À vrai dire, ce week-end, les questions agricoles ne seront pas au centre des discussions. La vraie vedette sera Dominique Strauss-Kahn, dont l'intervention télévisée sur France 2 dimanche soir devra au moins égaler l'audience de Nicolas Sarkozy sur TF1 il y a une semaine. Un test présidentiel avant l'heure, même si, sur le fond, le sujet sur lequel vont s'écharper les grands argentiers du G20 ce week-end n'a pas de quoi séduire l'opinion. Les ministres des Finances vont tenter de définir quels sont les bons indicateurs d'alerte des grands déséquilibres macroéconomiques mondiaux : les soldes courants, les taux de change réels, les déficits budgétaires et la dette, les réserves de change et le niveau de l'épargne privée ? À la table du G20, tout le monde reconnaît bien volontiers la validité, théorique, de ces indicateurs, mais personne n'est prêt à accepter que l'on prenne en compte celui qui les montre du doigt.
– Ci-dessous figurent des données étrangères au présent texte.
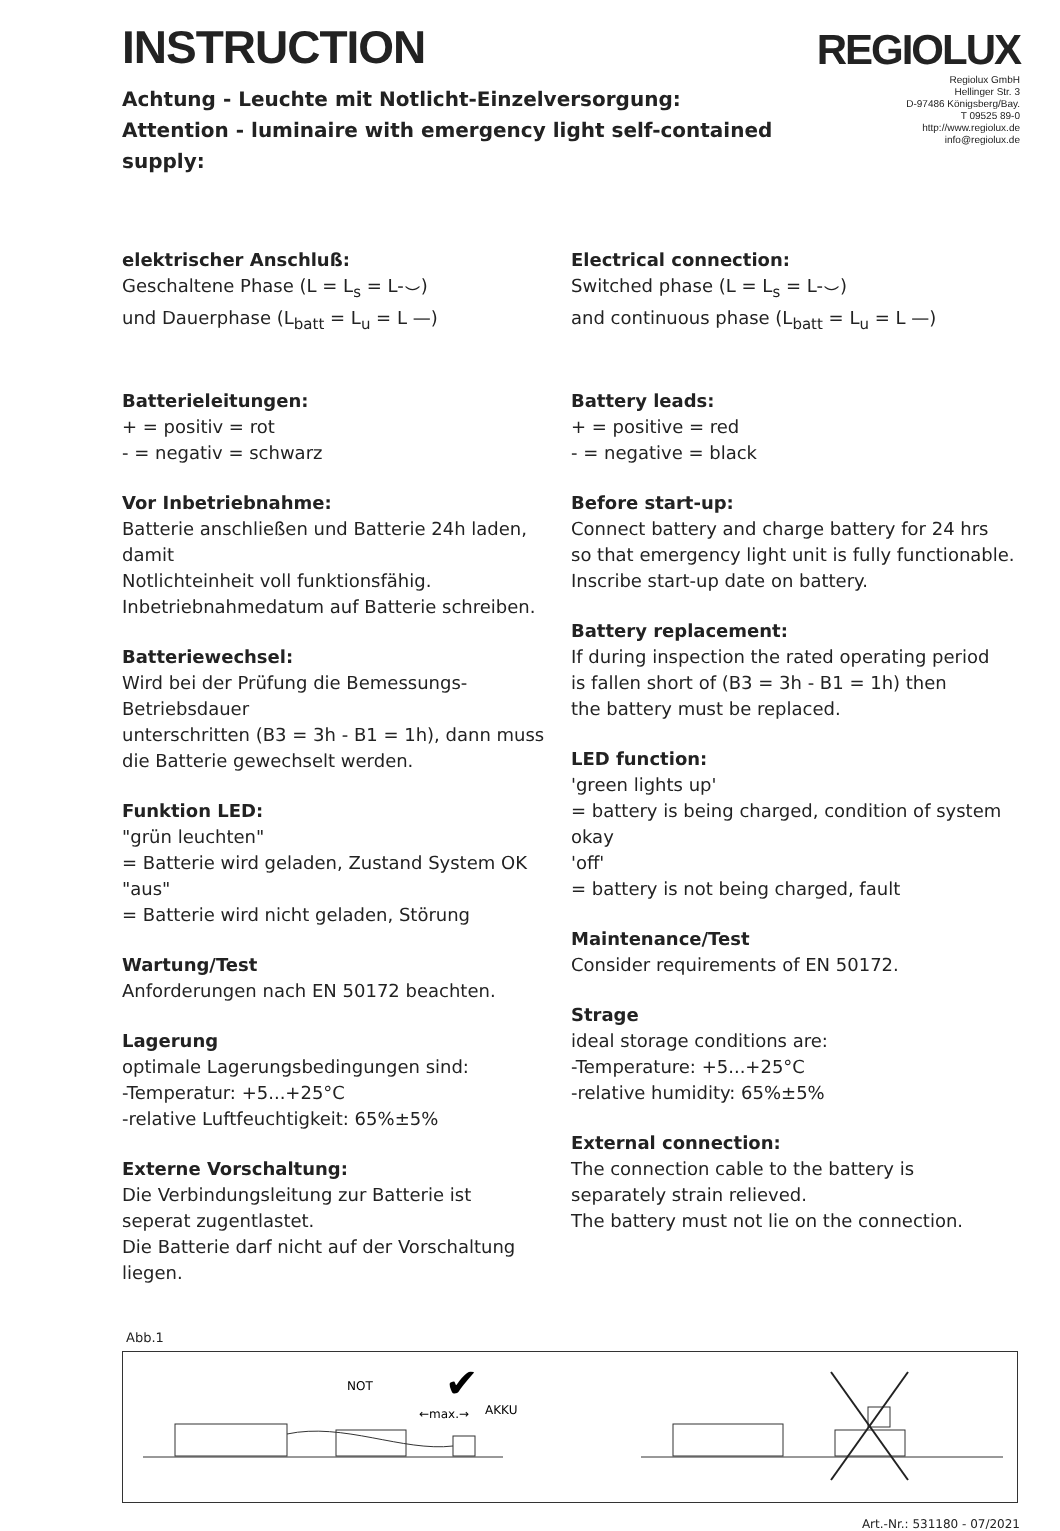INSTRUCTION
Achtung - Leuchte mit Notlicht-Einzelversorgung:
Attention - luminaire with emergency light self-contained supply:
REGIOLUX
Regiolux GmbH
Hellinger Str. 3
D-97486 Königsberg/Bay.
T 09525 89-0
http://www.regiolux.de
info@regiolux.de
elektrischer Anschluß:
Geschaltene Phase (L = L<sub>s</sub> = L-⌣)
und Dauerphase (L<sub>batt</sub> = L<sub>u</sub> = L —)
Batterieleitungen:
+ = positiv = rot
- = negativ = schwarz
Vor Inbetriebnahme:
Batterie anschließen und Batterie 24h laden, damit
Notlichteinheit voll funktionsfähig.
Inbetriebnahmedatum auf Batterie schreiben.
Batteriewechsel:
Wird bei der Prüfung die Bemessungs-Betriebsdauer
unterschritten (B3 = 3h - B1 = 1h), dann muss
die Batterie gewechselt werden.
Funktion LED:
"grün leuchten"
= Batterie wird geladen, Zustand System OK
"aus"
= Batterie wird nicht geladen, Störung
Wartung/Test
Anforderungen nach EN 50172 beachten.
Lagerung
optimale Lagerungsbedingungen sind:
-Temperatur: +5...+25°C
-relative Luftfeuchtigkeit: 65%±5%
Externe Vorschaltung:
Die Verbindungsleitung zur Batterie ist
seperat zugentlastet.
Die Batterie darf nicht auf der Vorschaltung liegen.
Electrical connection:
Switched phase (L = L<sub>s</sub> = L-⌣)
and continuous phase (L<sub>batt</sub> = L<sub>u</sub> = L —)
Battery leads:
+ = positive = red
- = negative = black
Before start-up:
Connect battery and charge battery for 24 hrs
so that emergency light unit is fully functionable.
Inscribe start-up date on battery.
Battery replacement:
If during inspection the rated operating period
is fallen short of (B3 = 3h - B1 = 1h) then
the battery must be replaced.
LED function:
'green lights up'
= battery is being charged, condition of system okay
'off'
= battery is not being charged, fault
Maintenance/Test
Consider requirements of EN 50172.
Strage
ideal storage conditions are:
-Temperature: +5...+25°C
-relative humidity: 65%±5%
External connection:
The connection cable to the battery is
separately strain relieved.
The battery must not lie on the connection.
Abb.1
NOT
←max.→
AKKU
✔
Art.-Nr.: 531180 - 07/2021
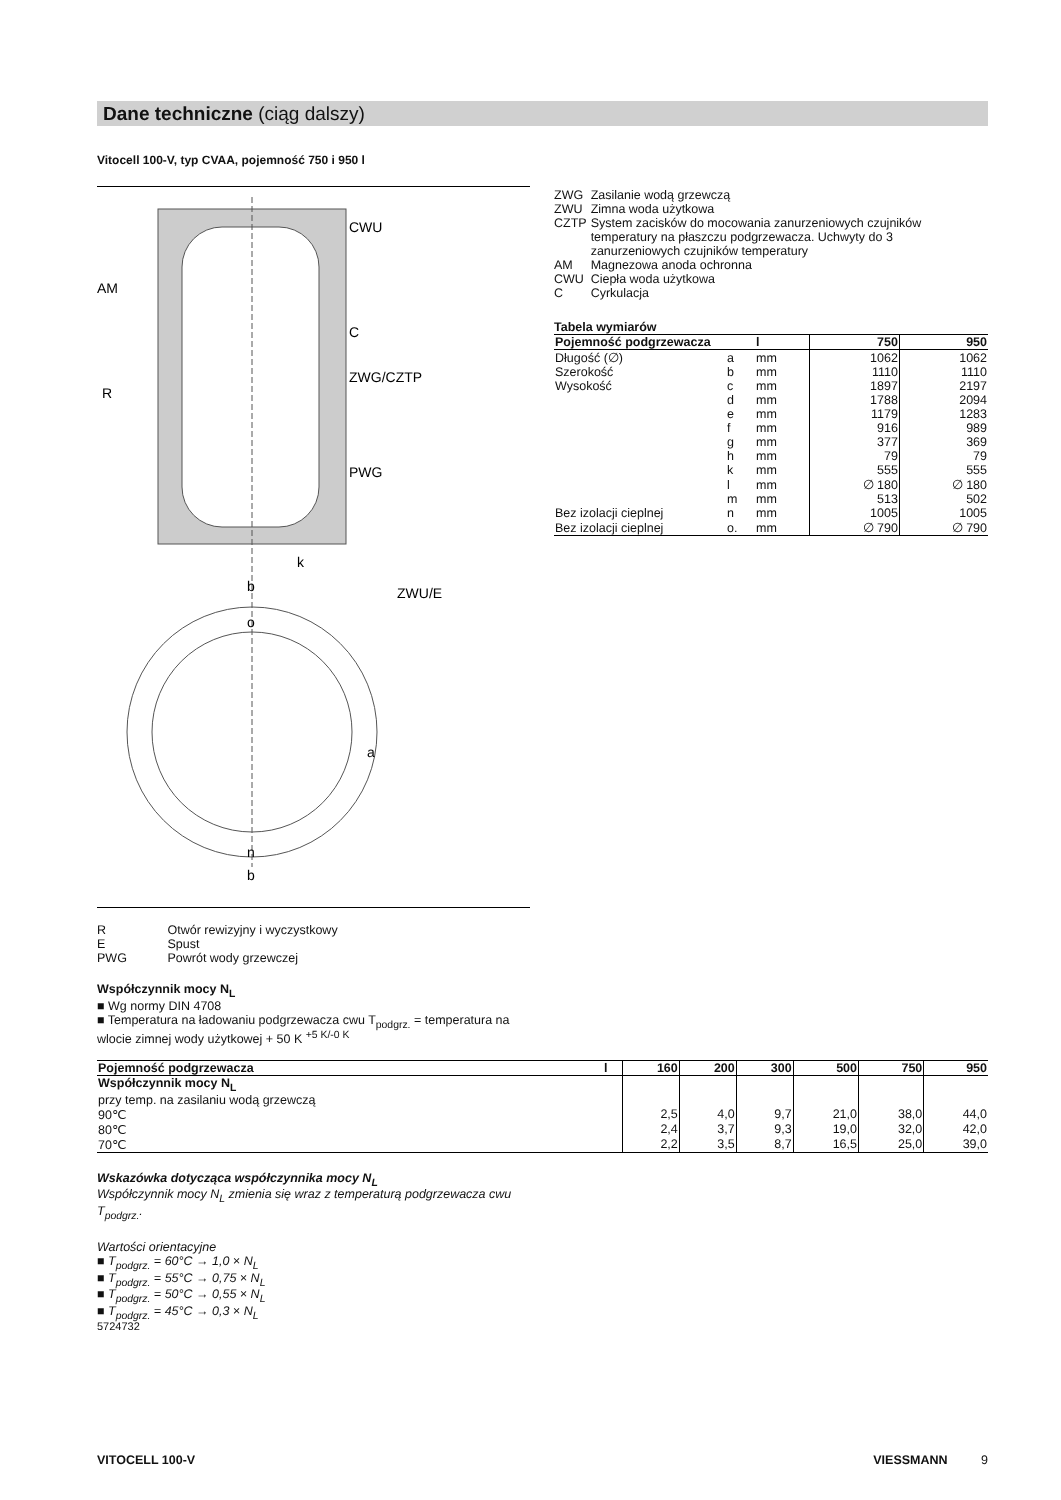Dane techniczne (ciąg dalszy)
Vitocell 100-V, typ CVAA, pojemność 750 i 950 l
CWU
C
ZWG/CZTP
PWG
AM
R
ZWU/E
k
b
o
a
n
b
| R | Otwór rewizyjny i wyczystkowy |
| E | Spust |
| PWG | Powrót wody grzewczej |
| ZWG | Zasilanie wodą grzewczą |
| ZWU | Zimna woda użytkowa |
| CZTP | System zacisków do mocowania zanurzeniowych czujników temperatury na płaszczu podgrzewacza. Uchwyty do 3 zanurzeniowych czujników temperatury |
| AM | Magnezowa anoda ochronna |
| CWU | Ciepła woda użytkowa |
| C | Cyrkulacja |
Tabela wymiarów
| Pojemność podgrzewacza | | l | 750 | 950 |
| Długość (∅) | a | mm | 1062 | 1062 |
| Szerokość | b | mm | 1110 | 1110 |
| Wysokość | c | mm | 1897 | 2197 |
| | d | mm | 1788 | 2094 |
| | e | mm | 1179 | 1283 |
| | f | mm | 916 | 989 |
| | g | mm | 377 | 369 |
| | h | mm | 79 | 79 |
| | k | mm | 555 | 555 |
| | l | mm | ∅ 180 | ∅ 180 |
| | m | mm | 513 | 502 |
| Bez izolacji cieplnej | n | mm | 1005 | 1005 |
| Bez izolacji cieplnej | o. | mm | ∅ 790 | ∅ 790 |
Współczynnik mocy N<sub>L</sub>
■ Wg normy DIN 4708
■ Temperatura na ładowaniu podgrzewacza cwu T<sub>podgrz.</sub> = temperatura na wlocie zimnej wody użytkowej + 50 K <sup>+5 K/-0 K</sup>
| Pojemność podgrzewacza | l | 160 | 200 | 300 | 500 | 750 | 950 |
| Współczynnik mocy N<sub>L</sub> | | | | | | | |
| przy temp. na zasilaniu wodą grzewczą | | | | | | | |
| 90℃ | | 2,5 | 4,0 | 9,7 | 21,0 | 38,0 | 44,0 |
| 80℃ | | 2,4 | 3,7 | 9,3 | 19,0 | 32,0 | 42,0 |
| 70℃ | | 2,2 | 3,5 | 8,7 | 16,5 | 25,0 | 39,0 |
Wskazówka dotycząca współczynnika mocy N<sub>L</sub>
Współczynnik mocy N<sub>L</sub> zmienia się wraz z temperaturą podgrzewacza cwu T<sub>podgrz.</sub>.
Wartości orientacyjne
■ T<sub>podgrz.</sub> = 60°C → 1,0 × N<sub>L</sub>
■ T<sub>podgrz.</sub> = 55°C → 0,75 × N<sub>L</sub>
■ T<sub>podgrz.</sub> = 50°C → 0,55 × N<sub>L</sub>
■ T<sub>podgrz.</sub> = 45°C → 0,3 × N<sub>L</sub>
5724732
VITOCELL 100-V VIESSMANN 9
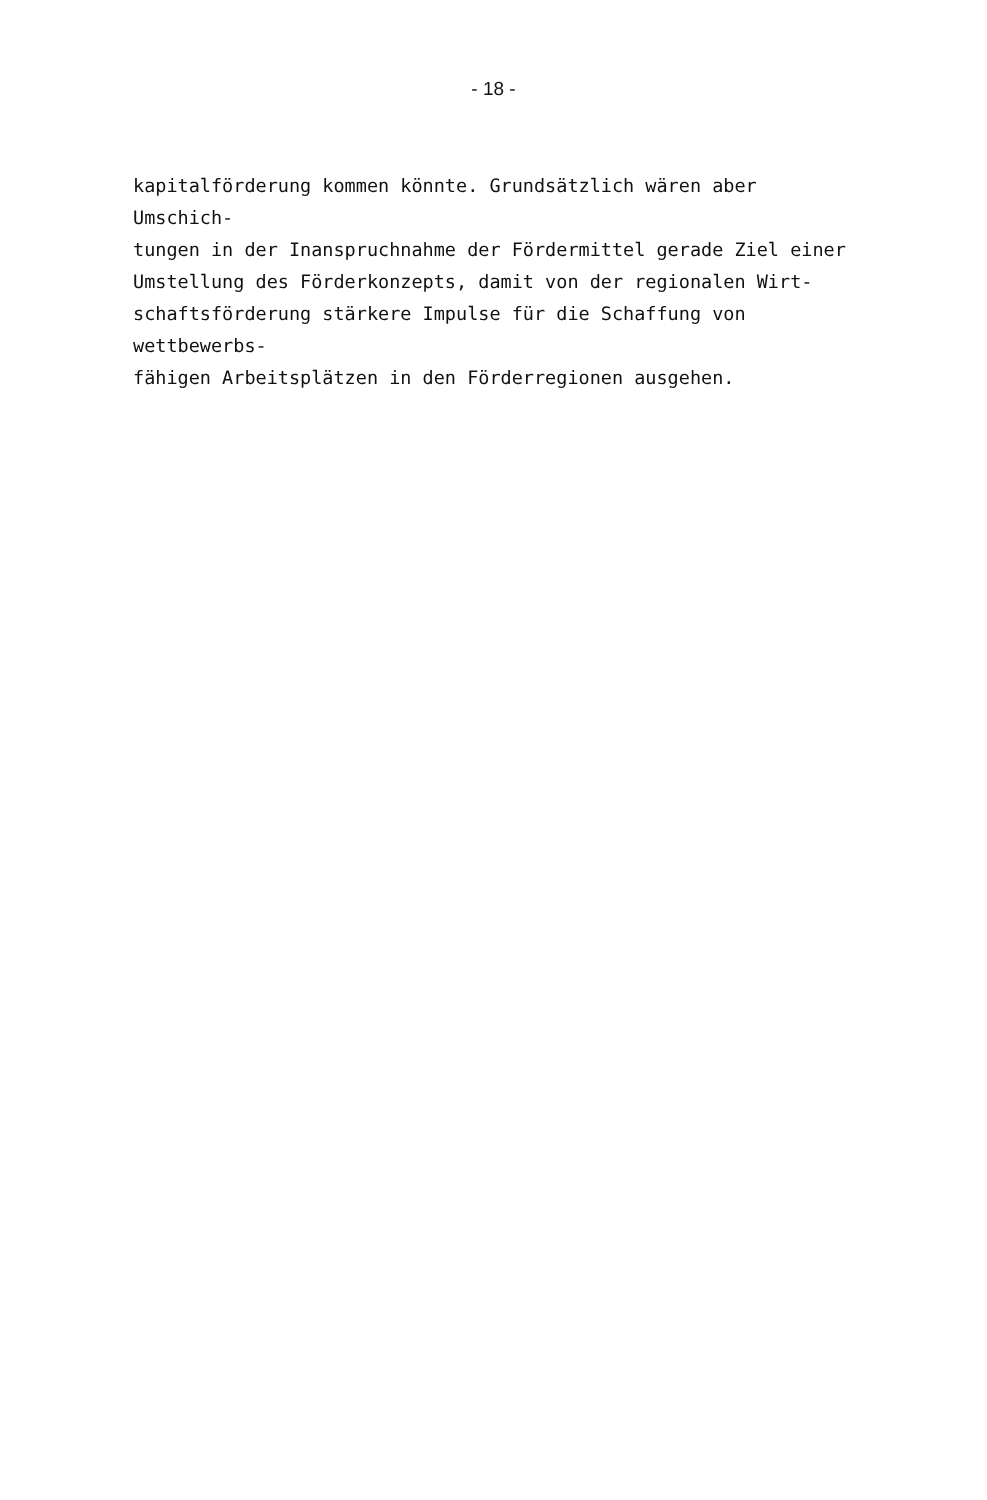- 18 -
kapitalförderung kommen könnte. Grundsätzlich wären aber Umschich-
tungen in der Inanspruchnahme der Fördermittel gerade Ziel einer
Umstellung des Förderkonzepts, damit von der regionalen Wirt-
schaftsförderung stärkere Impulse für die Schaffung von wettbewerbs-
fähigen Arbeitsplätzen in den Förderregionen ausgehen.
La Chine ne veut ainsi pas entendre parler de la proposition américaine de fixer une limite chiffrée à 4 % du PIB pour le déséquilibre des comptes courants. Les pays émergents, qui accumulent des réserves de changes considérables, refusent de se laisser dicter la conduite à tenir en la matière par des pays développés qui, de leur côté, n'ont guère de leçons de bonne gestion à donner compte tenu de l'état de leurs finances publiques.

 

Avoir des indicateurs d'alerte, c'est bien, mais sans limite chiffrée, qui aura l'autorité suffisante pour transformer cette surveillance multilatérale en action ? On peut aller droit vers une crise majeure en klaxonnant, comme cela a été le cas avec les subprimes aux États-Unis, si personne ne peut dire "stop", cela ne résout rien. Or, le FMI n'est pas armé pour dire aux États-Unis ou à la Chine que leur politique conduit le monde à sa perte. Le rôle du G20 est de pousser à corriger des déséquilibres, mais pas de dicter sa politique à tel ou tel pays, a tempéré, vendredi, Christine Lagarde. C'est la limite du raisonnement. Malgré les progrès de la gouvernance mondiale, nous vivons dans un monde de plus en plus fractionné. Et qu'il s'agisse de monnaie, de climat ou d'agriculture, le G3 (Amérique, Europe, Asie) organisé en grands blocs de force égale se neutralise plus qu'il ne cogère la planète dans un intérêt commun.

Dans un tel monde, l'agriculture française semble mal partie. Et face à tous les hommes politiques qui vont venir au cours du week-end flatter les vaches laitières, les agriculteurs français en sont réduits à écouter le nouveau président de la FNSEA, Xavier Beulin, premier céréalier élu à la tête de la puissante fédération, parler d'un agriculteur-acteur, qui n'attend plus tout de l'aide de l'État. Un agriculteur-acteur qui rencontrerait une tendance nouvelle de l'après-crise, celle du consommateur-acteur. La nouvelle mode, en agriculture, après le bio, est le locavore, celui qui consomme en priorité ce qui est produit localement. Une réponse aux excès de la malbouffe et de l'agriculture intensive et mondialisée, sans doute promise à un grand avenir.